__Stated exercise__: Copy out the items below verbatim, starting at the line with "scientific name: Setaria palmifolia" and ending at the line with "common name: gul sejporesvamp", with both of those lines included.

__Material__:
────────

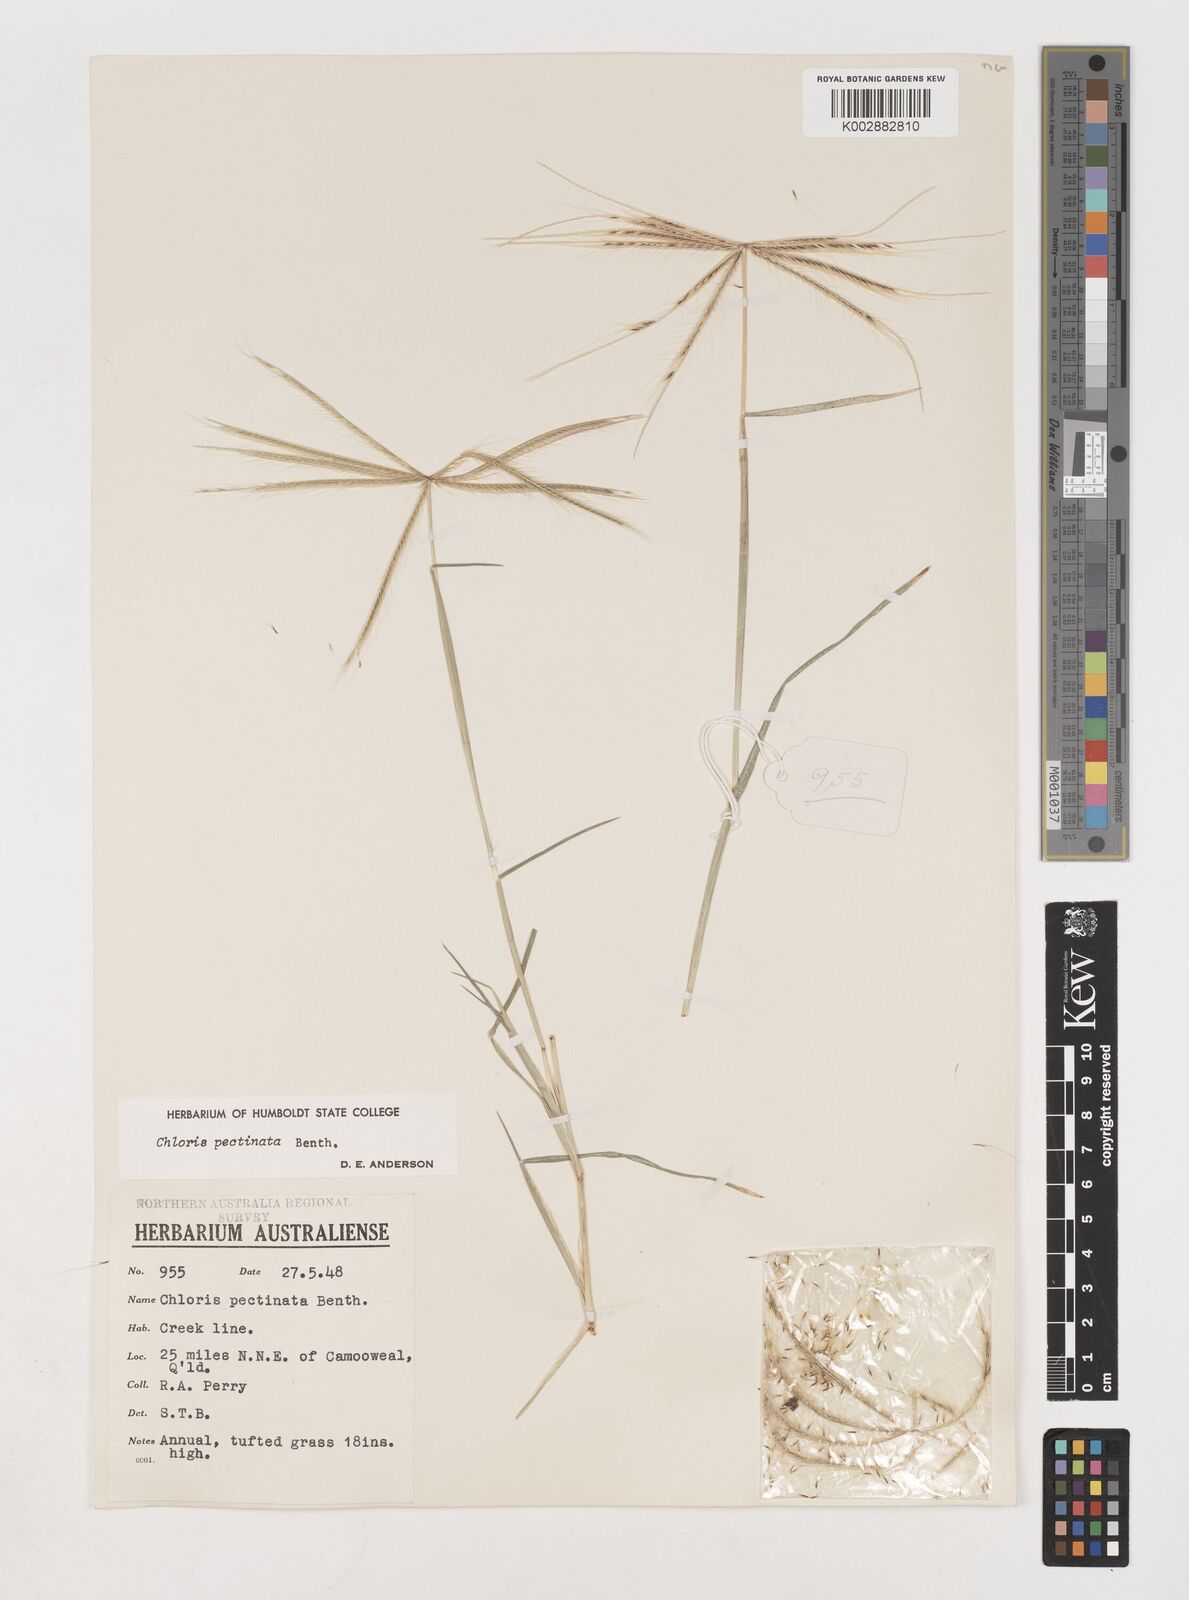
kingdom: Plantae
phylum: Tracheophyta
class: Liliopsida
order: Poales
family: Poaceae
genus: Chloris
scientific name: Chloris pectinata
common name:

────────

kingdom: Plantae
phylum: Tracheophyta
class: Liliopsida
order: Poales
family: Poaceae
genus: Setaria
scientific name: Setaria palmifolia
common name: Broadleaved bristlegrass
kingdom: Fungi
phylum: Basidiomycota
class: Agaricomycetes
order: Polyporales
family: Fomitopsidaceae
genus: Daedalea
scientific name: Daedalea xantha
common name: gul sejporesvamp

────────

__Solution for this task__:
scientific name: Setaria palmifolia
common name: Broadleaved bristlegrass
kingdom: Fungi
phylum: Basidiomycota
class: Agaricomycetes
order: Polyporales
family: Fomitopsidaceae
genus: Daedalea
scientific name: Daedalea xantha
common name: gul sejporesvamp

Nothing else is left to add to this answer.